Mi ex era la persona más tóxica del planeta. Cuando empezó a salir conmigo, aún estaba con su ex (a mí me dijo que estaba soltero, pero de eso me enteré tiempo después). Cada vez que salíamos lo veía tontear con unas y con otras. Nunca llegó a liarse con ninguna —delante de mí, al menos—, pero se le veían las intenciones a la legua.

Yo, en aquella época, era una persona muy insegura y con la autoestima hecha puré, así que decidí comerme todas las banderas rojas y actuar como que no me daba cuenta de lo que estaba pasando a mi alrededor. Pero el tiempo que estuve con él vi y consentí muchas actuaciones que, ahora, me aterrorizan.

Más testimonios reales en whatsapp

Aunque, como ya he comentado, yo actuaba como que no me daba cuenta, llegó un momento en el que la situación se volvió un tanto descarada: se escondía para utilizar el móvil, cuando pasaba por su lado veía que estaba en WhatsApp, se iba todas las tardes “a casa de su tío” y volvía a la hora de cenar… pero no tenía forma de averiguar si mis sospechas eran reales o infundadas. Así que un día vi la oportunidad a huevo y no la desaproveché.

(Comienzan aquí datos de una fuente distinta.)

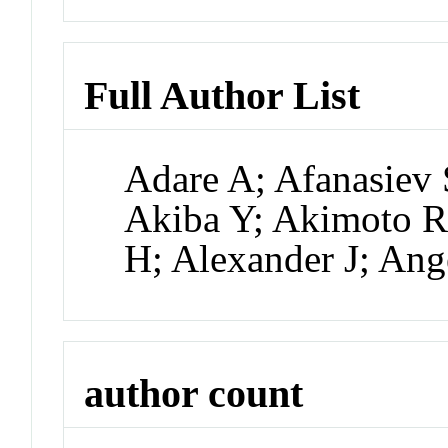
Full Author List
Adare A; Afanasiev 
Akiba Y; Akimoto R;
H; Alexander J; An
author count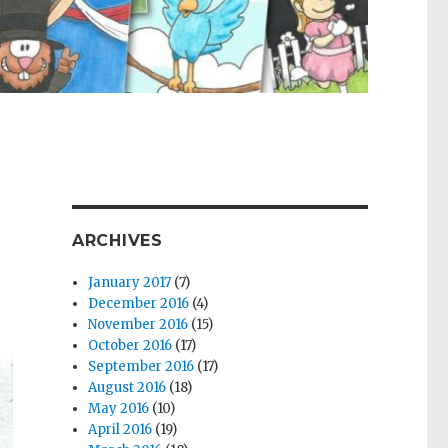
ARCHIVES
January 2017
(7)
December 2016
(4)
November 2016
(15)
October 2016
(17)
September 2016
(17)
August 2016
(18)
May 2016
(10)
April 2016
(19)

Partamos de la base de que mi ex no era el más listo de la clase. Para que os hagáis una idea, tenía que ir todos los meses al cajero para ver si había cobrado porque no sabía utilizar la app del banco. Al chico le venía justo. Así que un día, aprovechando que iba a estar en una zona sin cobertura, le pedí que me compartiese la ubicación por el buscador del iPhone por si le pasaba algo y poder ver por dónde iba. Le dije que, tras unas horas, la conexión se perdía, y se lo creyó.

Así conseguí tenerlo localizado y ver todos sus movimientos sin que él sospechase lo más mínimo de que seguía todos sus pasos. Es verdad que muchas tardes iba a casa de su tío soltero y pasaba allí buena parte del tiempo, pero no lo hacía todas las tardes. Muchas de ellas aparcaba por otra zona, lejos de casa de su tío, y se tiraba allí toda la tarde.

Yo le mandaba WhatsApps en plan: ¿cómo vas? ¿qué tal la tarde? Y él me contestaba como si estuviese en casa de su tío, cosa que yo estaba viendo que no era así. Hasta que un día decidí ir a la zona donde él estaba y esperarle en la calle. Estaba tan tranquilo, tan seguro de que yo nunca le iba a pillar, que bajó a la calle con la pava con la que estaba quedando, que —casualidad— era una conocida mía del pueblo. Cuando vio que los había pillado, no supo dónde meterse.

Ya no valía que me contase cualquier milonga. Los tenía delante y sin posibilidad de inventarse nada.

No hace falta que diga que lo dejamos ipso facto y le pedí que no volviese a escribirme jamás en su vida. Aunque me pidió perdón un millón de veces y me aseguró que solo había quedado con ella un par de veces (mentira: lo llevaba siguiendo bastante tiempo como para saber que no había sido algo ocasional), le dije que se olvidase de mí.

Sé, por amigos que tenemos en común, que aún no sabe cómo pude saber dónde estaba. Lo de que me compartió la ubicación hacía tiempo ni se acordaba. De hecho, lo seguí incluso tiempo después de dejarlo y ya pasaba más tiempo en casa de la otra que en la suya propia.

Nunca pillar una mentira de mi ex había sido tan fácil.